Guatemalans traumatized by the country's bloody civil war continue to suffer but few are listening. A project is aiming to change that with the help of journalists and activists.
Reflecting on the past is an agonizing process for Mayarí de León, whose father was kidnapped by Guatemalan security forces in 1984. She hasn't had seen a sign of him since.
Although the state has officially apologized for the abuses it committed in the 36-year conflict, the memory of the estimated 200,000 men, women and children murdered and massacred during the civil war is surrounded by a culture of silence - both by officials as well as the general public.
This has to change says de León, a human rights activist. "If our wounds are to heal, we have to start talking about our pain."
Left alone to grieve
Human rights activist Mayarí de León, whose father was kidnapped during the civil war, wants to turn grief into hope
The scars of the brutal conflict between guerilla groups and state forces run deep. Most of the victims were civilians, primarily indigenous Mayans living in rural areas.
Mayarí de León is involved in a project aiming to promote a dialogue about the past.
"If we're to have hope for the future, we need to deal with the horrors of the past," says de León.
This requires a new culture of remembrance and also access to information about the conflict, which started in 1960 and ended with the signing of peace accords in 1996.
This raises the question of how to give victims a voice and how to break the decades-long silence.
David Olmos, DW Akademie country manager for Guatemala, is convinced that local journalists and human rights activists can play a special role in this. "They can act as a window on the past for the survivors," he says.

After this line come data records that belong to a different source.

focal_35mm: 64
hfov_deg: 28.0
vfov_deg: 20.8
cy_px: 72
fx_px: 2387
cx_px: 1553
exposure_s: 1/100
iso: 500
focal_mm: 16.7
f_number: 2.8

To do this, local journalists and human rights activists needed to be sensitized to the issue.
The past packed in boxes
In November, DW Akademie conducted a workshop in Guatemala City focusing on the past. As part of the workshop, participating journalists visited the Historic Archive of the National Police in Guatemala (Archivo Histórico de la Policía Nacional en Guatemala).

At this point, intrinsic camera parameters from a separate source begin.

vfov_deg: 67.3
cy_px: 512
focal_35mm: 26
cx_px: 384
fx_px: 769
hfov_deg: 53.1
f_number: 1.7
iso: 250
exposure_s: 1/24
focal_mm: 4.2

Few Guatemalan journalists have ever been to the archives, which contain endless rows of cardboard boxes filled with files detailing random arrests, ruthless kidnappings and cold-blooded murders.
Cobo de Léon, who works at the TV channel Cablevisión Dulce María in the town of Nebaj, was deeply moved by the visit and now wants to share his experience. "I'd like to produce a regular TV program so that youths can learn about the crimes committed," he said.
Historic Archive of the National Police in Guatemala, where the horrors of the past are packed in cardboard boxes
Map of remembrance
This report will become part of the "Map of Remembrance" - a joint three-year project, which commenced in 2015, together with the Guatemalan organization Memorial para la Concordia.
The aim of the project is to create an interactive website showing locations commemorating victims, such as murals, sculptures, gravestones and crosses. The map will also attempt to match the memorial sites with information about the fates of individuals involved, so that these silenced voices can be heard by future generations.
This is being done with interviews, tweets, pictures, Facebook posts and reports. DW Akademie local trainer Lucía Escobar says dealing with the past is central to the country's democratic development.
"History is always part of the present because many of our country's current problems are rooted in the civil war," Escobar says. "Journalists have to understand the past in order to explain the present."
Inspired by how Germany deals with the past
Germany's experience in coming to grips with the Holocaust and its Nazi past, and more recently the crimes of the East German communist government (GBR), can assist other countries going through a similar process.
To help this knowledge exchange, two Guatemalan delegations have already traveled to the German capital, Berlin, together with Colombian counterparts. They know the way a country deals with its past also shapes its future.
At the historical site in Berlin, journalists, university instructors, political scientists and activists exchanged experiences and discussed correlations, differences and successful approaches to coping with the past.
Journalists and human rights activists from Guatemala and Colombia visit the remnants of the Berlin Wall, one of the memorial sites in the German capital
The groups visited memorial sites together, including the Sachsenhausen concentration camp, the Berlin Wall and the archives of East Germany's infamous state security police, the Stasi.
"Guatemalans, Colombians and Germans are developing ideas together on how cultures of remembrance can succeed," says Olmos. "I see this as the best way to emerge from dark histories like these."